While Syriza, with Glezos as the vanguard, made the reparations demand a main part of its platform, the then Greek government felt the need to pay lip service to the issue. So did all major Greek parties, for that matter. Golden Dawn, too, demanded reparations, even though its ideological predecessors were the ones who had inflicted the damage. The parties did this because it was immensely popular with Greek voters. According to one 2012 poll, 91 percent of Greeks believed their country should use all necessary means to obtain reparations. More than three-quarters of those polled said Germany was working on building a “fourth Reich.”

Opinions like this underscored the vast gap and, often, the antipathy that had developed between the Greek and German electorates as the debt crisis strained European cohesiveness. Germans largely viewed the Greeks as overspending, irresponsible, and corrupt, more deserving of punishment than of help. After all, the German word for debt—
Schulden
—closely resembles the word for guilt,
Schuld.
The expression
“Wer den Pfennig nicht ehrt, ist die Deutsche Mark nicht wert,”
or “He who does not value the pfennig is not worth the deutsche mark,” also summarizes German attitudes on fiscal responsibility rather well, and during the boom years, Greeks were certainly not valuing their euro-cents. Merkel tried to alleviate her electorate’s moral and fiscal unease with the penny-denigrating Greeks by emphasizing the painful reforms demanded of them. As Merkel repeatedly put it to her voters, the Greeks had to “do their homework” in exchange for German financial support.

To many Greeks, however, doing their homework meant losing their jobs or seeing their incomes dwindle. If this was the price for Germany’s help, many preferred not to have it. Inevitably, allusions to that previous instance of German domination became frequent, and images of Angela Merkel with a Hitler mustache or swastika armband began to appear rather often on the covers of Greek magazines and newspapers. In Greece, I often heard resentment toward Germany couched in terms of war. I heard it on
the playground with my son, in the supermarket, and in taxis. “This time, it’s an economic war,” or “This is worse than what they did to us during the war.” The latter statement was a particularly ludicrous assertion—one that dishonored those who endured the massacres and famine of the wartime occupation—but one I nevertheless heard often.

As Greece’s troubles deepened, so did crass, cross-party expressions of anti-German sentiment. One morning in early 2012, the popular commentator Giorgos Tragas, a round, graying, right-wing populist, began his radio show with this greeting: “Citizens of the German protectorate, good day!” With suspenseful background music, he added: “We don’t have a government. We don’t have a democracy. The will of our people applies nowhere. We don’t have our own laws. We are slaves. Vassals. A colony.” His voice rose to a scream. “From Thrace to Laconia, the foreigners are trampling our country. The Germans are torching again! They are burning Greece again!” This was an ordinary morning for Tragas, who also appeared on Greek television giving an ironic Hitler salute.

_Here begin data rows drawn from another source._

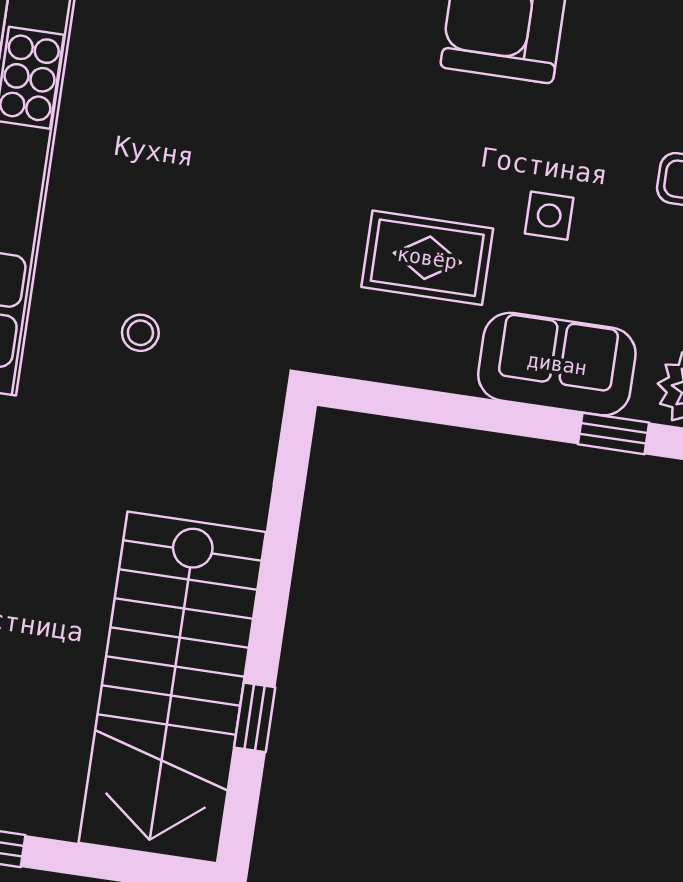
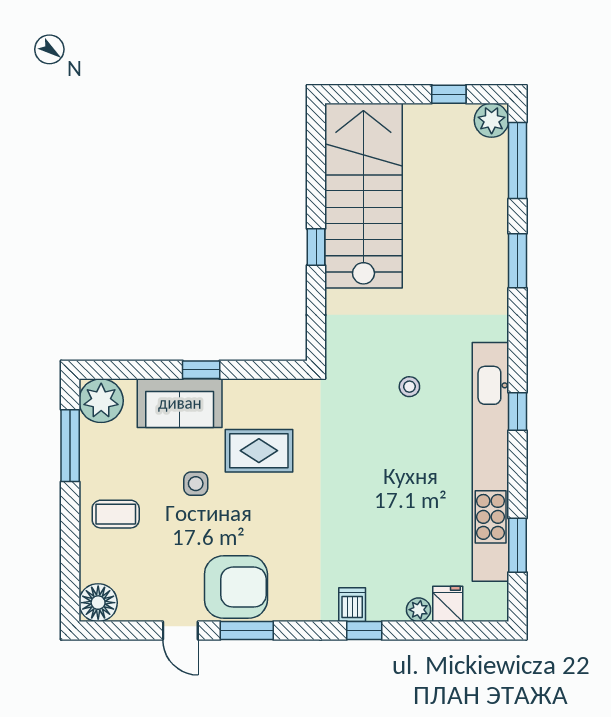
window: (614, 433) -> (201, 370), moved
window: (255, 717) -> (316, 247), moved

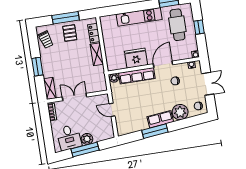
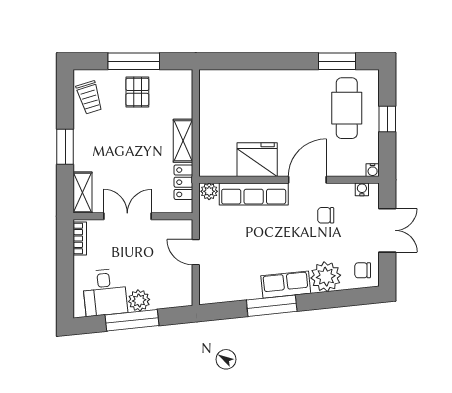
kitchen unit: (139, 17) -> (275, 82), removed
locker: (94, 33) -> (183, 182), moved

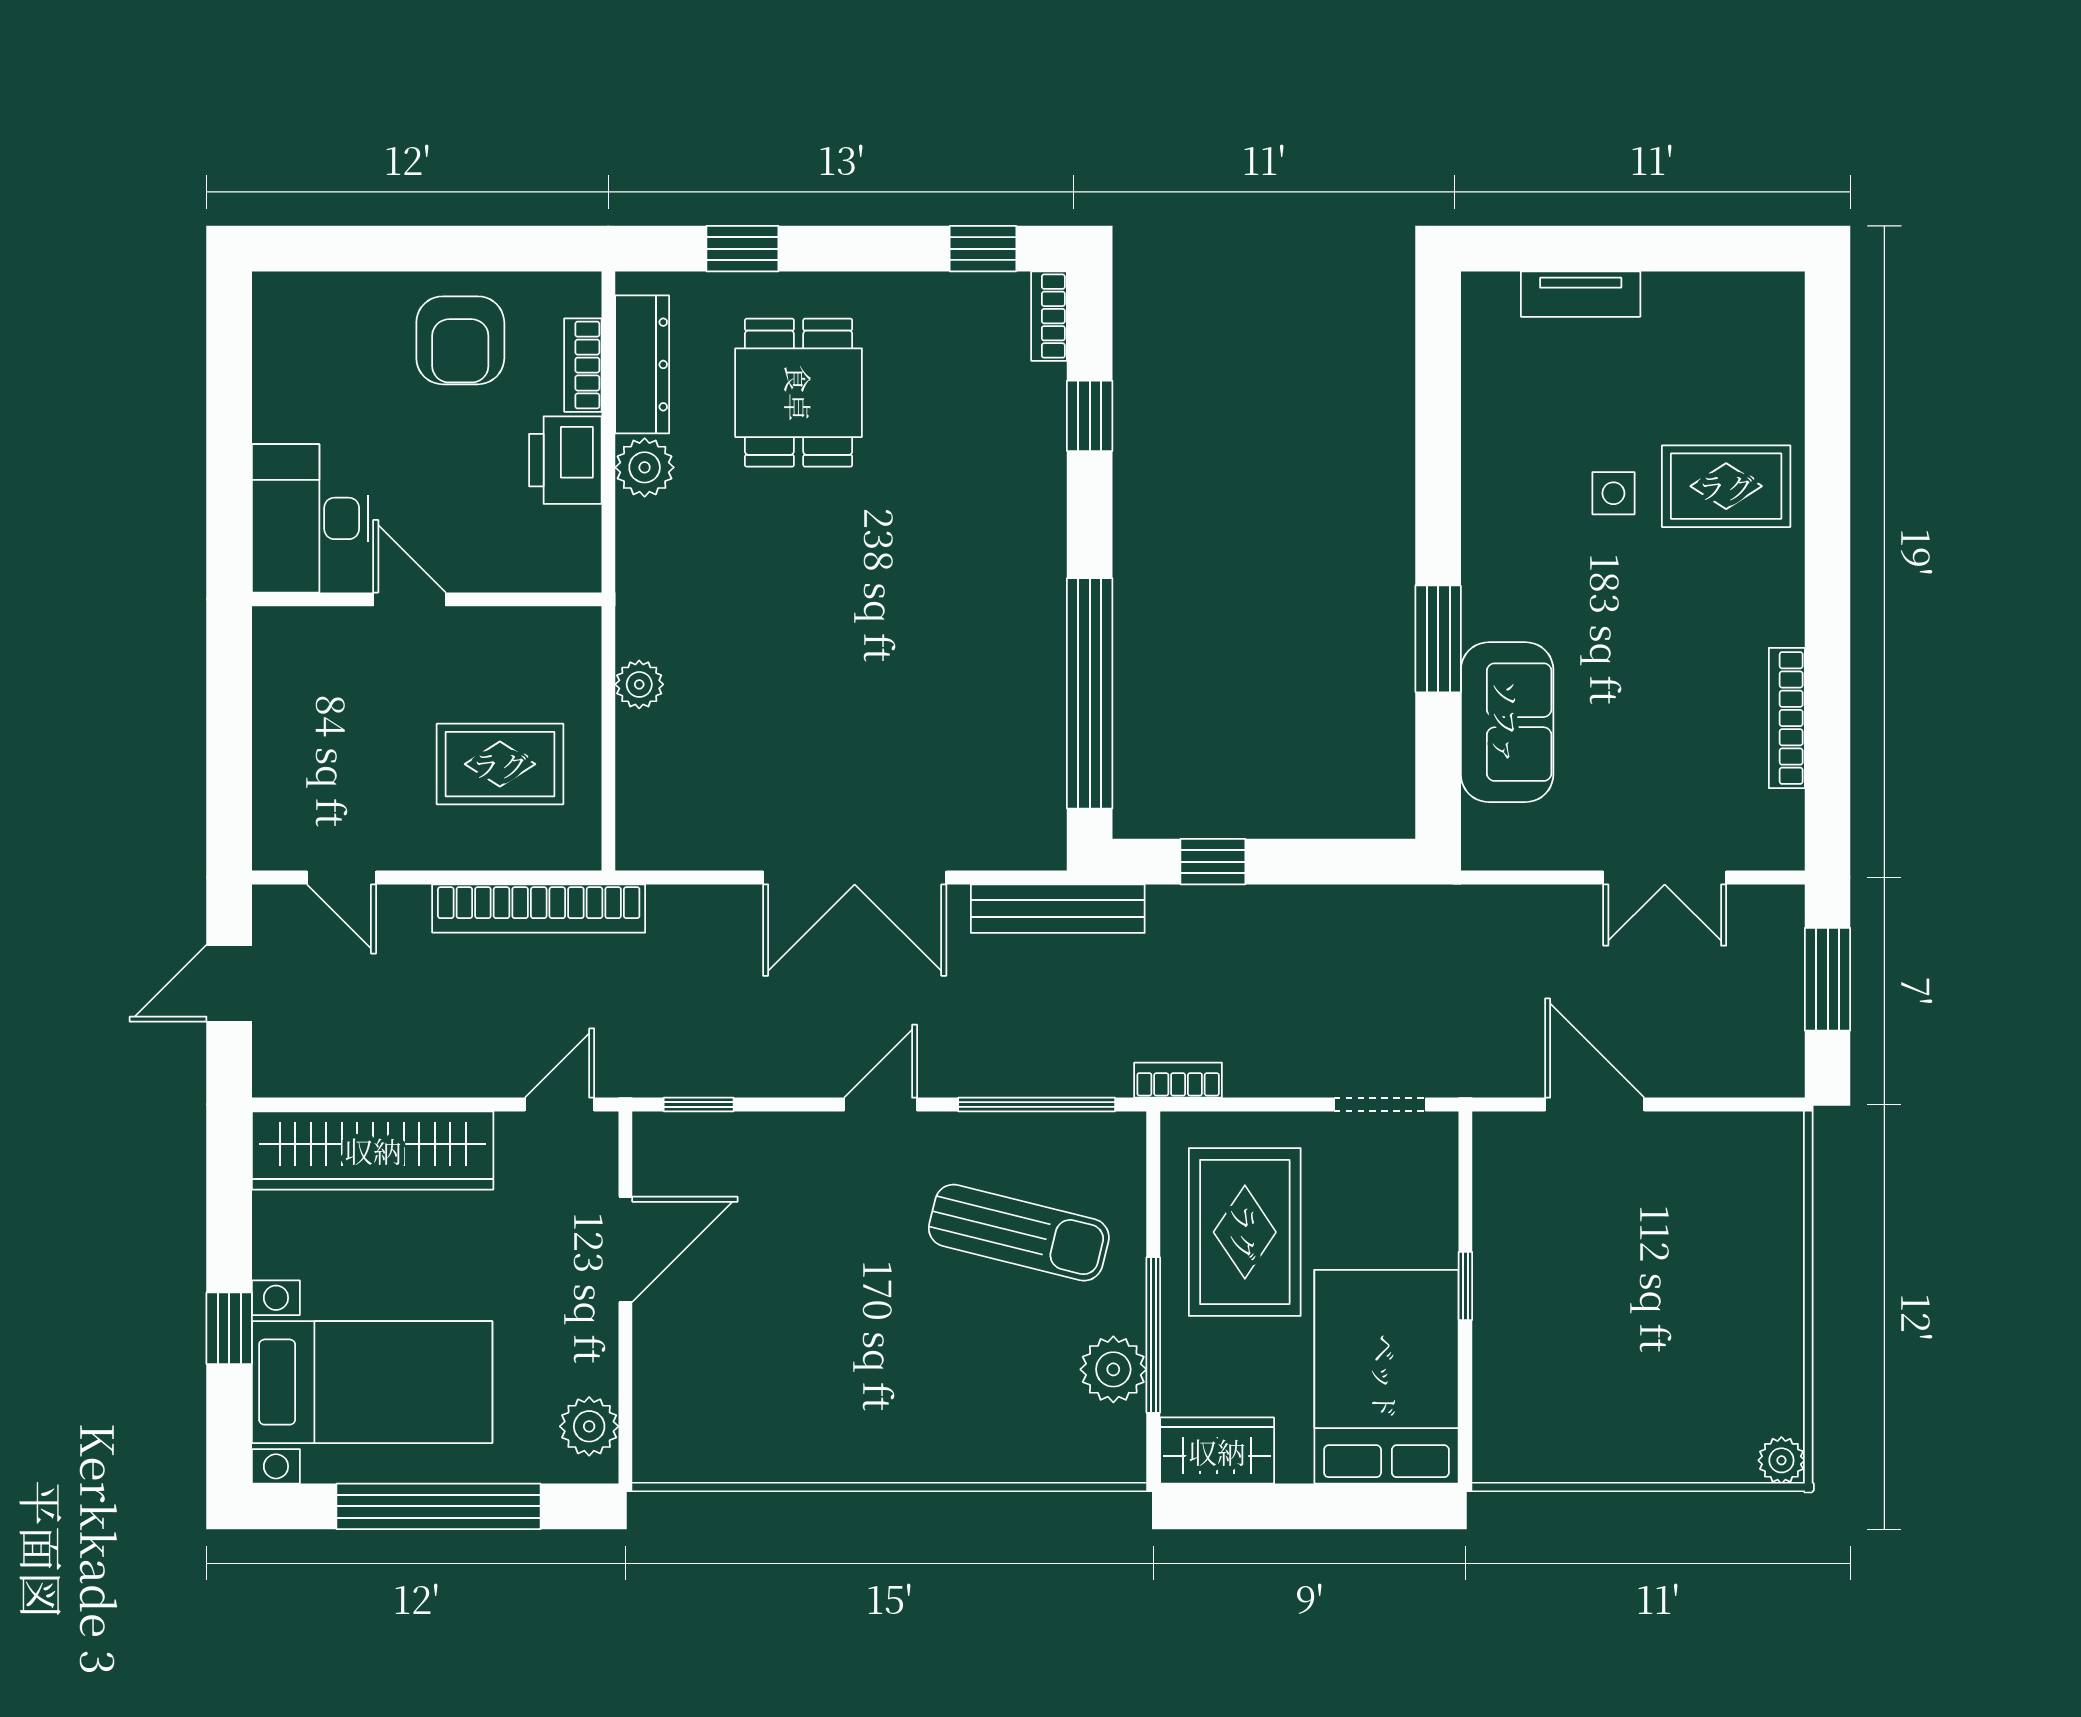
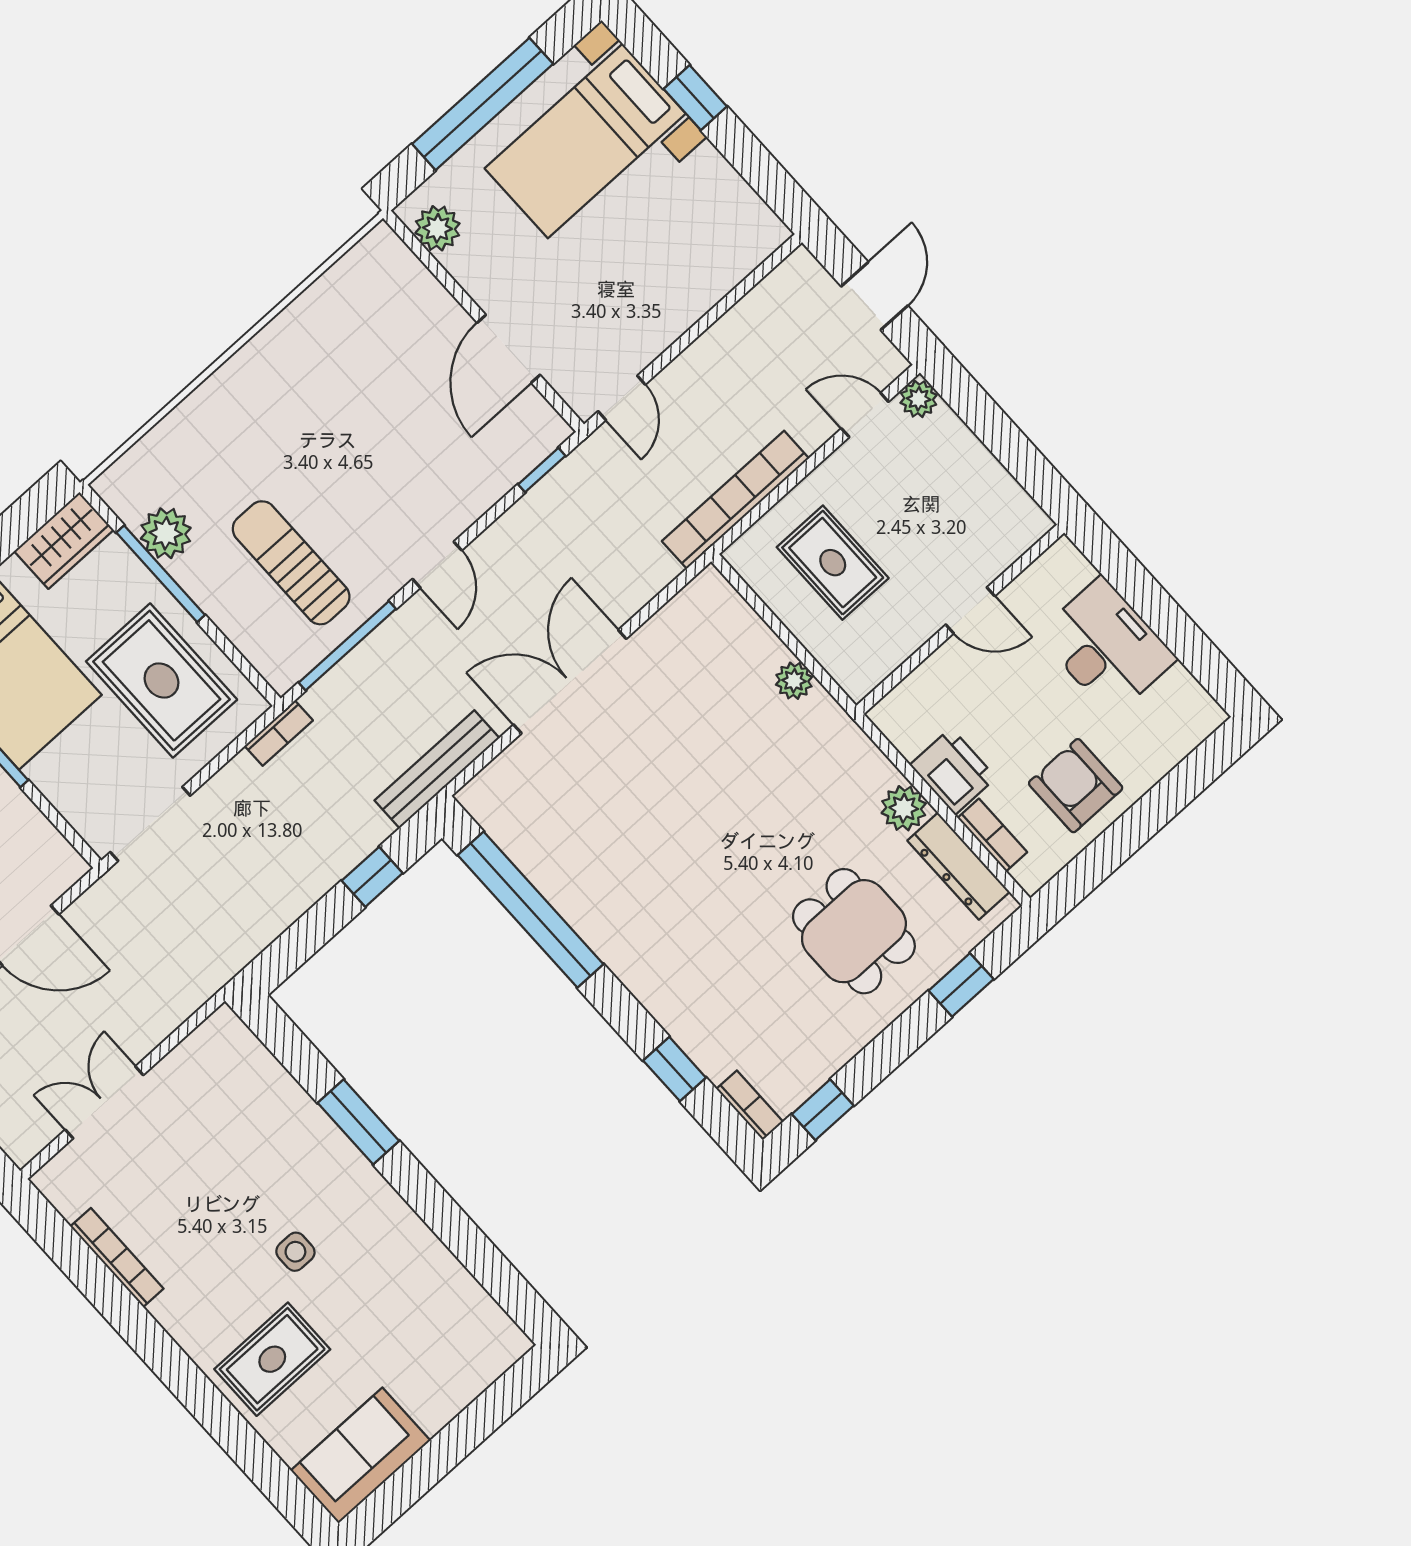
tv unit: (1581, 294) -> (456, 1394), removed
side table: (1613, 493) -> (295, 1252), moved
desk: (310, 518) -> (1107, 647), moved
sofa: (1507, 722) -> (361, 1455), moved, turned 90
rug: (500, 764) -> (833, 563), turned 90
plant: (276, 847) -> (919, 399), added
doorway: (1380, 1104) -> (150, 824), width x1.38
wardrobe: (373, 1150) -> (705, 274), removed
sun lounger: (1019, 1233) -> (291, 563), turned 76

Tragas referred to the Greek parliament as “collaborators,” Angela Merkel as the “dog of Berlin,” and he was fond of splicing into clips of her speeches archival sounds of Nazi rallies and German crowds yelling
“Sieg heil!”
Nazi symbolism also became a fixture of Greek street protest. I once walked by the German embassy in an upscale part of central Athens and noticed two large banners hanging on the residential building across the street from it. One depicted Hitler’s face, a swastika, and a Greek flag covered with a splotch of blood.
APRIL
27
,
1941
,
THE GERMANS ENTERED ATHENS
.
WE RESISTED
, it said. The second banner depicted a stern-looking Angela Merkel superimposed over a German flag and pointing her index finger.
IN 2013
, it said,
THE GERMANS ARE IN ATHENS AND WE

RE SLEEPING
. Certainly, German embassy workers did not particularly enjoy being greeted with a sizable image of Hitler’s face every morning when arriving for work. Greek authorities eventually had the banners removed.